General

Court sentences Mubarak to life in prison

Hosni Mubarak, the former president of Egypt, was sentenced to life in prison Saturday for “pre-meditated crimes” that led to the death of more than 800 unarmed protesters last year.

The 84-year-old Arab leader, on a gurney inside the defendants’ cage, did not react as Judge Ahmed Rifaat’s described the “30 years of intense darkness” that inspired 18 days of uprising in February 2011:

“The peaceful sons of the homeland came out of every deep ravine with all the pain they experienced from injustice, heartbreak, humiliation and oppression. … Bearing the burden of their suffering on their shoulders, they moved peacefully toward Tahrir Square in Cairo, Egypt’s capital, demanding only justice, freedom and democracy.”

News agencies in Egypt are reporting after the sentencing Mubarak suffered a “health crisis” en route to Torah prison in Cairo.

Writing in the days before the sentencing, Peter Goodspeed of the National Post suggested the outcome was unlikely to bring any sense of closure to Egypt:

“The shock of seeing the former president in a prisoner’s cage, even though he lay on a hospital bed and said little during his trial other than to acknowledge his presence, rattled Egypt to its core. Whatever the verdict, it may re-ignite another round of street demonstrations, just as the campaign for the presidential run-off vote, scheduled for June 16 and June 17, gets underway.”

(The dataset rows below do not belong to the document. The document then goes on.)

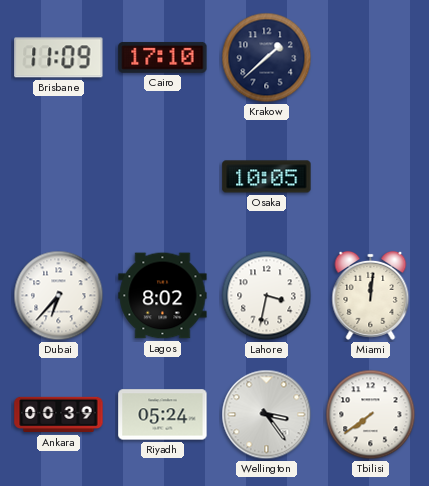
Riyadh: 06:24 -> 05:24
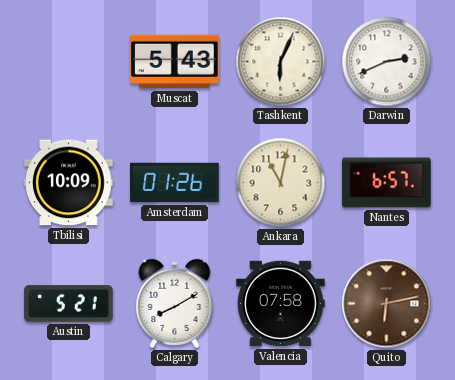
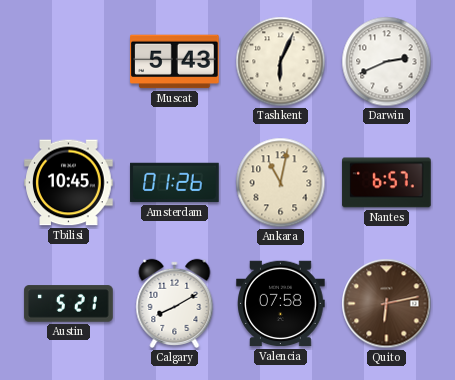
Tbilisi: 10:09 -> 10:45
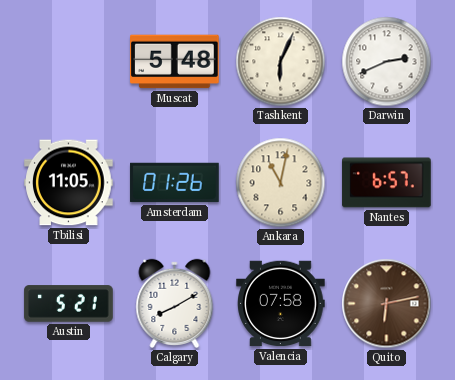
Muscat: 5:43 -> 5:48
Tbilisi: 10:45 -> 11:05
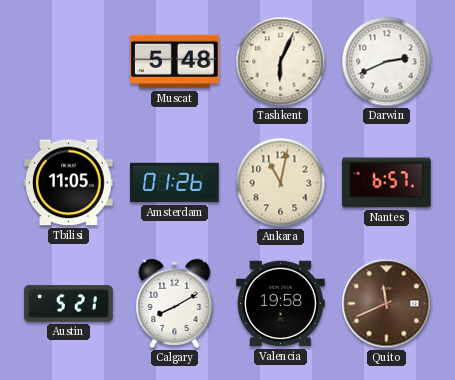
Valencia: 07:58 -> 19:58
Quito: 6:13 -> 11:41
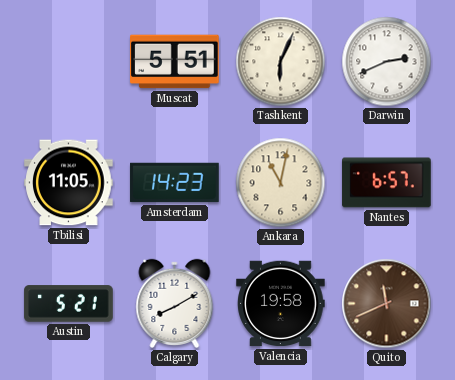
Muscat: 5:48 -> 5:51
Amsterdam: 01:26 -> 14:23
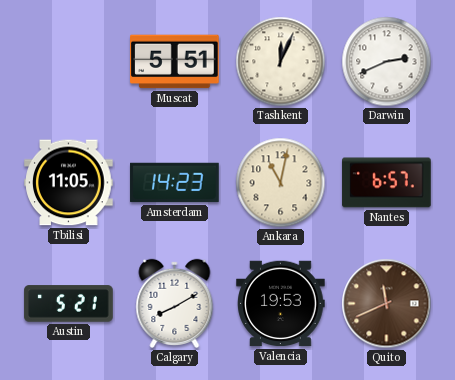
Tashkent: 6:04 -> 12:04
Valencia: 19:58 -> 19:53
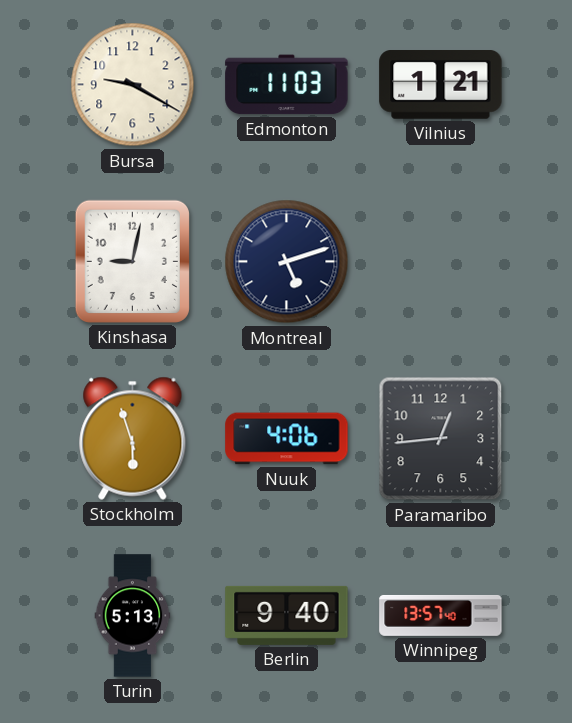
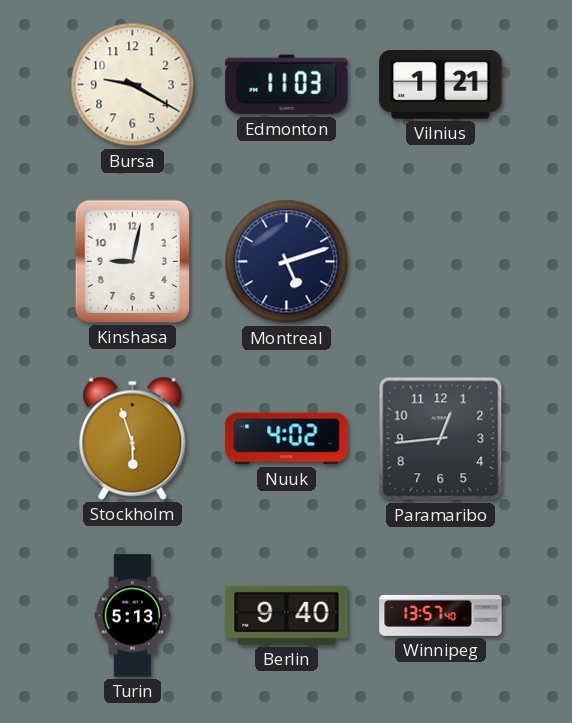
Nuuk: 4:06 -> 4:02
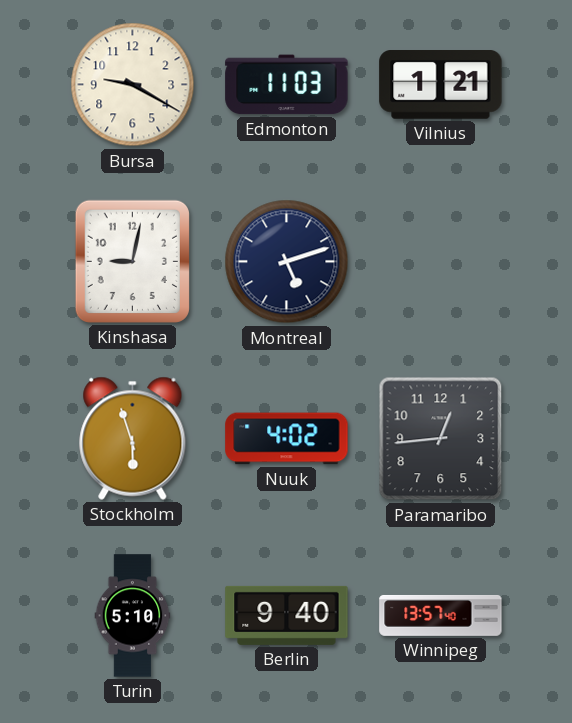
Turin: 5:13 -> 5:10
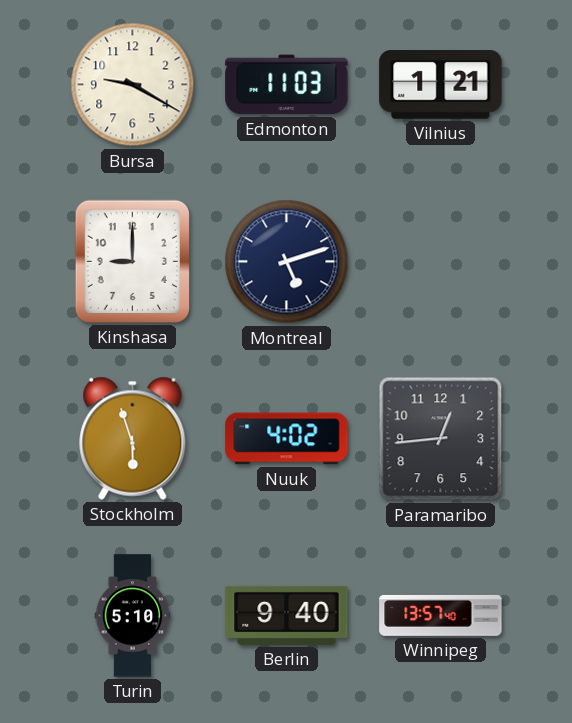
Kinshasa: 9:02 -> 9:00
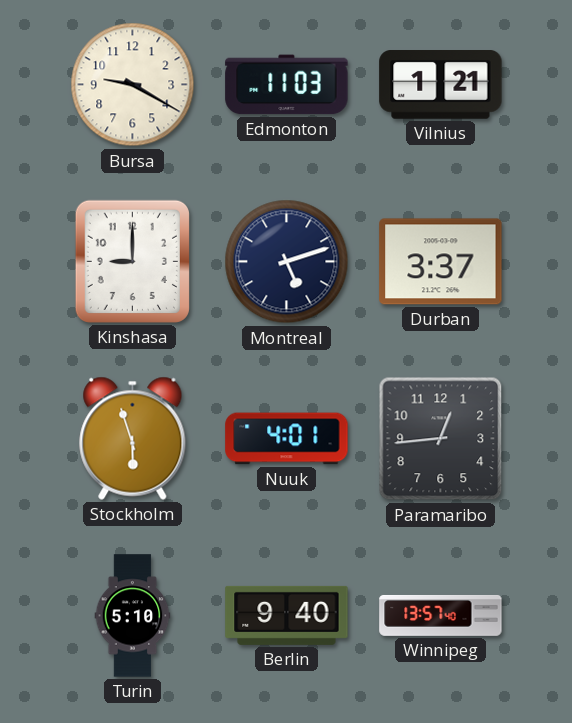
Durban: none -> 3:37
Nuuk: 4:02 -> 4:01
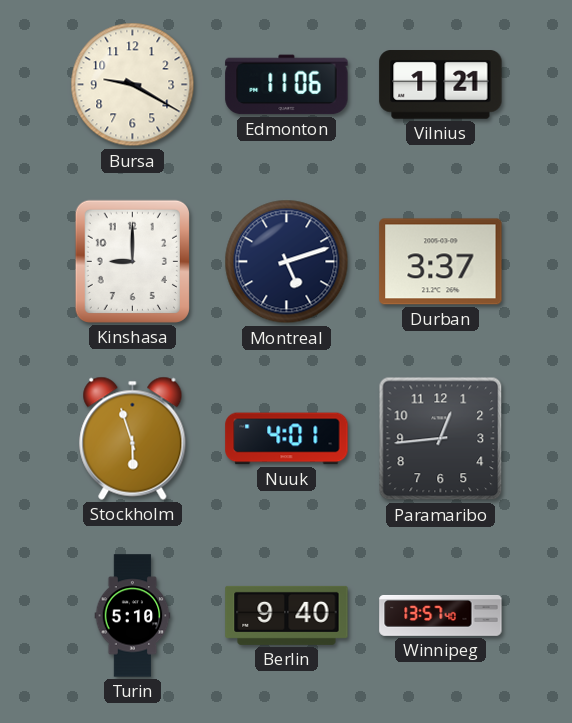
Edmonton: 11:03 -> 11:06
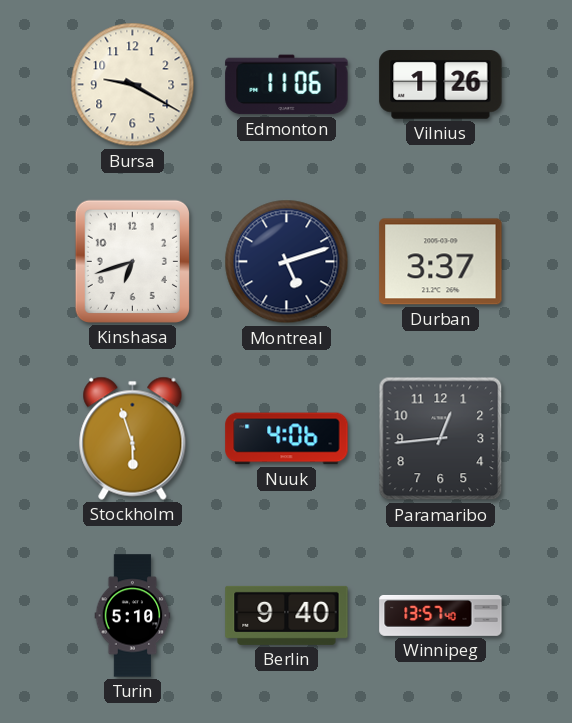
Vilnius: 1:21 -> 1:26
Kinshasa: 9:00 -> 6:42
Nuuk: 4:01 -> 4:06
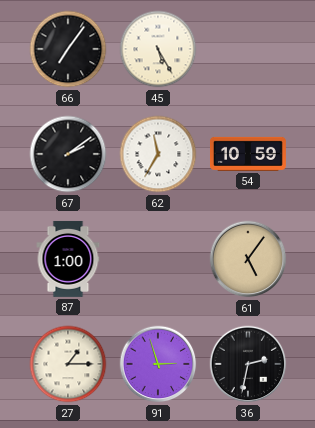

The verdict brought thousands of Egyptians to the streets, Reuters reports: “Some wanted Mubarak executed, some feared the judge’s ruling exposed weakness in the case that could let the former military man off on appeal.”

Writing for the New York Times, David Kirkpatrick explains that while the ruling establishes no leader is above the law, it also acknowledged that prosecutors had presented no proof that Mubarak or his aides had directly ordered the killing of protesters.